Nina hanya tersenyum.
“Aku hanya belajar bahwa diam kadang lebih mematikan daripada berkata-kata.”
***
Beberapa hari kemudian, kejutan lain mengguncang publik. Sebuah siaran dokumenter berdurasi tiga puluh menit muncul di berbagai platform digital. Isinya bukan hanya tentang Namira, tapi juga tentang bagaimana media bisa dijadikan alat penghancur ketika dikuasai oleh segelintir orang berkuasa.
Rekaman suara dua jurnalis anonim, video pengakuan teman hotel Anton, serta cuplikan dari CCTV yang berhasil diselamatkan, semuanya disusun dalam satu alur narasi yang kuat dan menyentuh.
Publik merespon. Komentar-komentar berubah arah. Desakan terhadap penyelidikan terhadap Bima mulai menggema. Tekanan dari masyarakat menjadi kekuatan baru. Bima, yang sebelumnya duduk tenang di menara kekuasaannya, kini berada dalam pusaran yang ia buat sendiri.
***
Di ruang kantornya, Bima menerima surat resmi dari pihak berwajib. Ia diminta datang untuk memberikan keterangan atas dugaan rekayasa media, pelecehan, dan manipulasi dana. Wajahnya tegang. Ia tahu, jika ia melangkah ke gedung itu, ia tidak akan keluar dengan nama yang sama. Namun yang membuatnya lebih takut bukan surat itu. Tapi kenyataan bahwa kekuasaan bisa habis, uang bisa menghilang, tapi kebenaran... jika sudah bicara, tidak bisa dihentikan. Ia memukul meja, frustrasi.
“Sean... Namira... kalian pikir ini selesai?”

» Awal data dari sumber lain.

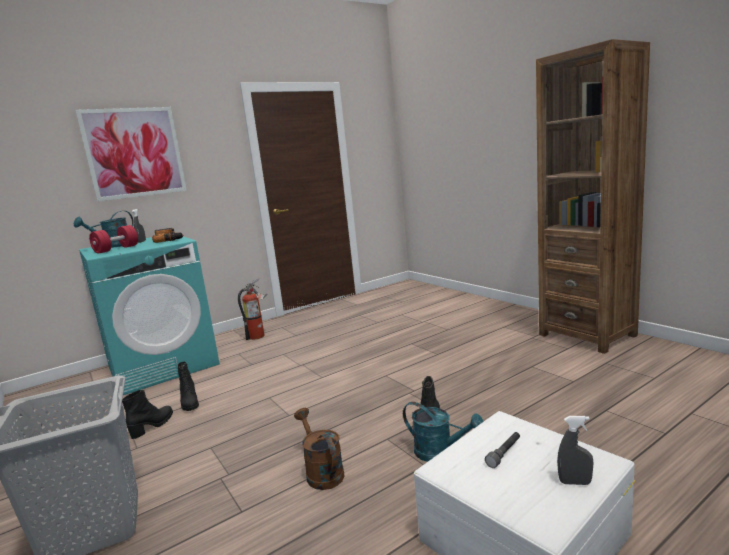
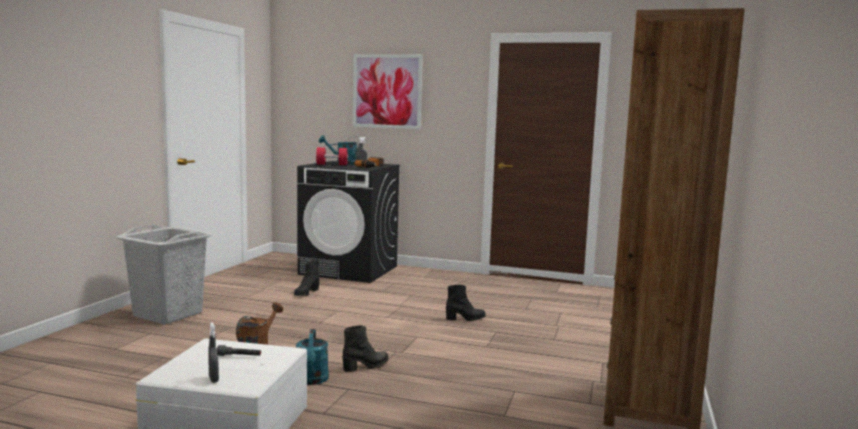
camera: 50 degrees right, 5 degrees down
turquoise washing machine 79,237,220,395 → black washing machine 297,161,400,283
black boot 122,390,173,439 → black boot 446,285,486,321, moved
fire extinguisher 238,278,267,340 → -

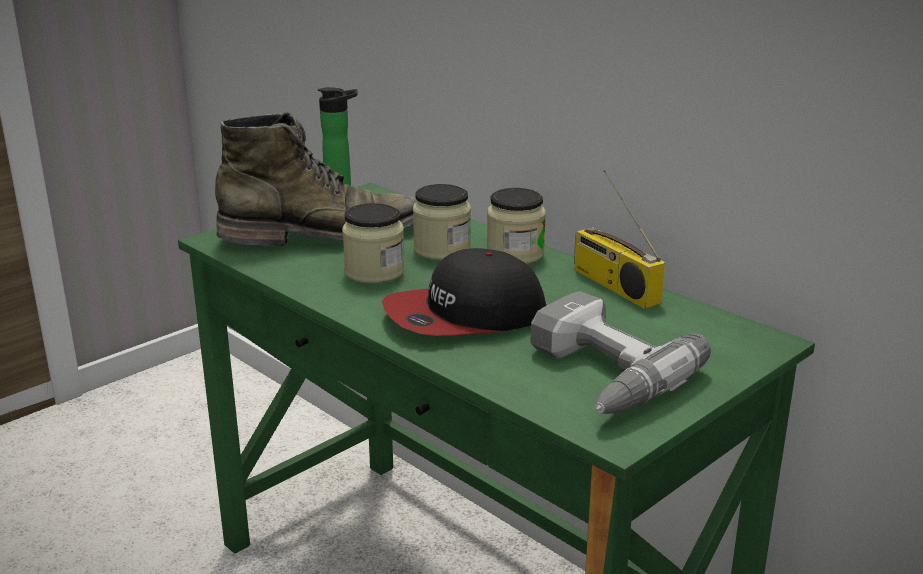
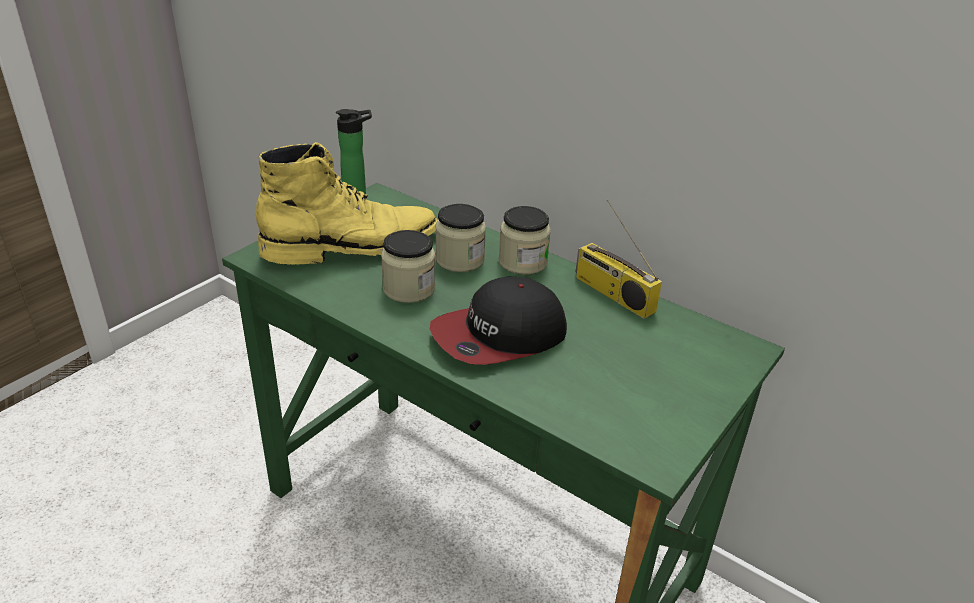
camera: 10 degrees left, 10 degrees up
green boot 215,112,417,246 → yellow boot 256,142,438,265
power drill 530,291,711,414 → -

Tapi di dalam hatinya, ia tahu: perlawanan mereka terlalu kuat, terlalu tulus... dan terlalu benar.
***
Di rumah sakit, Namira mulai pulih. Meski luka-lukanya belum sepenuhnya sembuh. Tapi semangat dalam dirinya mulai menyala lagi. Ia menatap ke luar jendela, mengingat semua yang telah ia lewati.
Ketika Sean datang sore itu, ia membawa kabar baik.
“Pihak berwajib sudah mulai penyelidikan dan publik sepenuhnya di pihakmu.”
Namira tersenyum tipis.
“Aku tidak pernah membayangkan semua ini akan terjadi.”
Sean duduk di sampingnya, menggenggam tangannya.
“Semua yang kamu alami, semua luka itu... akan menjadi saksi bahwa kamu pernah bertahan di saat dunia nyaris membuatmu jatuh dan kamu tahu? Bertahan itu juga sebuah kemenangan.”
Namira menatapnya.
“Kamu tahu kenapa aku akhirnya bisa pulih?”
“Karena kamu kuat.”
“Karena kamu datang,” bisik Namira.
Sean tersenyum.
“Kalau begitu... izinkan aku untuk tetap tinggal. Di setiap langkahmu, di setiap keputusan yang kamu ambil, aku ingin ada di sana. Bukan untuk menyelamatkanmu... tapi untuk berjalan bersamamu.”
Kadang, yang benar tidak selalu terlihat paling kuat. Tapi ketika kebenaran bersatu dengan keberanian dan cinta, ia akan menuntun semua langkah menuju kemenangan.
***
Di sebuah ruangan sunyi, jaksa penuntut menatap berkas besar bertuliskan nama: Bima Putra Negara.
“Beri prioritas. Ini kasus yang akan mengguncang,” ujarnya kepada asistennya.
...****************...
Di luar sana, Namira berdiri di bawah langit biru. Untuk pertama kalinya, udara terasa ringan di dadanya. Ia menoleh ke Sean, yang berdiri di sampingnya.
“Kamu siap?” tanya Namira.
Sean tersenyum. “Selalu.”
Mereka melangkah maju, menyambut hari baru.